Haj Ali tells that these prison camps are in fact training camps for the Resistance. “90% of those arrested was usually innocent” tells Haj Ali. “But once they get out they are fully ready to commence armed resistance against the occupiers. Anyone being treated like this or sees his brother or sister being treated like this will be.” Here Haj Ali also stresses the importance of understanding what impact on Arab societies such arrestment and treatment of women has.

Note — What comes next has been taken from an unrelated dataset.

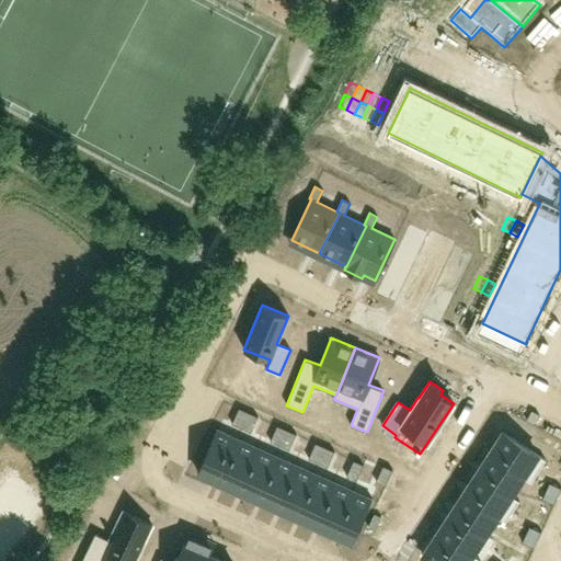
[(263,397),(258,408),(273,415),(278,403),(263,397)]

After 49 days in the quarry, he overheard from his interrogators that he was arrested by fault and would be sent back to the tent. So the next day one of the soldiers fetched him and put him back to the tent camp. “You’re born again” he said. After going to the tents and being welcomed back Haj Ali tells that he “used two days looking at the sky, trying to make peace with light again, coming from the very dark cells”.

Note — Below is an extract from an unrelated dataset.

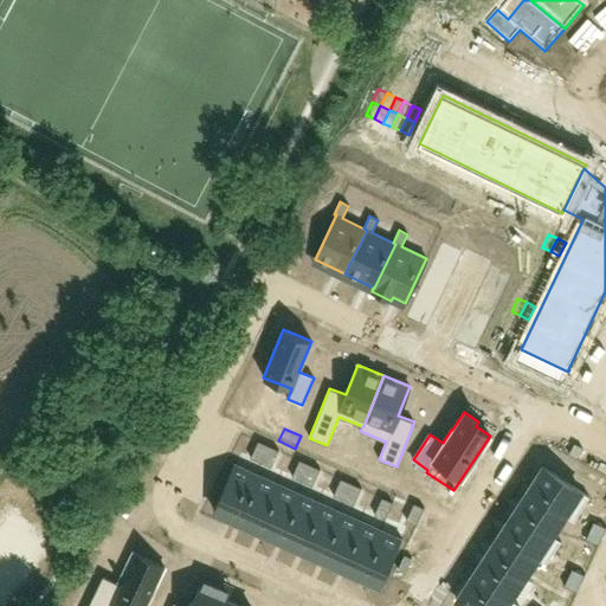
[(258,440),(250,458),(260,463),(269,445),(258,440)]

“During my time in cells I lost 38 kilos” tells Haj Ali. “This I can know because when we entered they put a wristband on me telling my weight.”

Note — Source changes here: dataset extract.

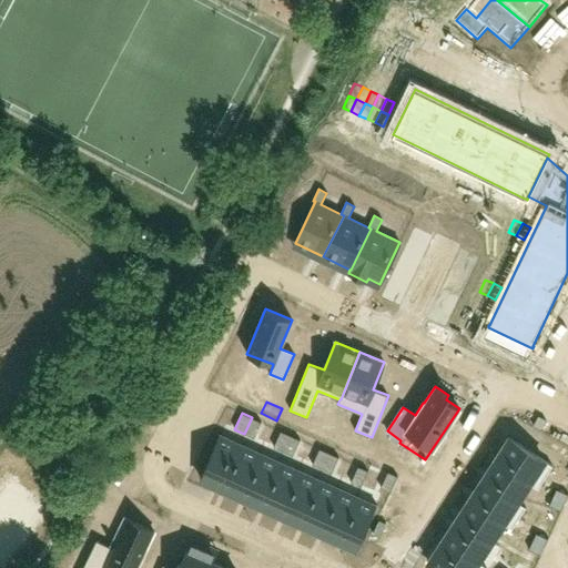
[(282,413),(279,421),(294,428),(297,419),(282,413)]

After this his belongings were returned to him, and he was put in a lorry with a head-sack but now without handcuffs. Then he was pushed out of the lorry. “When I removed the bag from my head I could see I was out on the highway. This is how I knew I were released.”

This is the end of Haj Ali’s story from Abu Ghraib. After he came out and the Abu Ghraib scandal was exposed he was trained for human rights by the UN. He wanted to use his experience to found an association, and went to the Iraqi government to get help, but was told that “there is no such thing as prison mistreatment”.

So they made a foundation conference, with many people and figures, and declared the Association of the Victioms of American Occupation Prisons. The objectives are to distribute info about torture and what is going on in these prisons, help out those who are released, and arrested family to contact arrested. The association is not only focusing on the Americans. “Many of the different prisons are run by private, by mercenaries”, tells Haj Ali. “there are people from all over the world. It is not only the Americans who are guilty”.
“All what is going on in Iraq is a very natural reaction to all these violations” says Haj Ali. “The so-called violence is a very natural response”, he continues. “In the era of Saddam, there were 13 prisons. Now there are 36 run by the government and 200 by the government militias. The Iraqi prisons are worse, we have seen documented cases of fingernail cutting and hand drilling, all under the acceptance of the US government.“
Haj Ali exclaims that “what is being committed in Iraq is a crime also against the European and American people, and they lose face. the torture is going on from all nationalities”. “I don’t blame anyone who grabs a foreigner or kidnaps him” Haj Ali says. “This is a reaction to what they suffered. His association is now working on physical and psychological rehabilitation.
This is not the end of Haj Ali’s story. He will come to Italy 1-2nd of October to tell it to the European Peace and Anti-war movement. And he will continue to tell to all those in the world who can listen about the American torture and malpractices.

Interview by Lars Akerhaug (Committee Free Iraq Norway). Thanks also to Dr. Hisham Bustani for making this interview possible.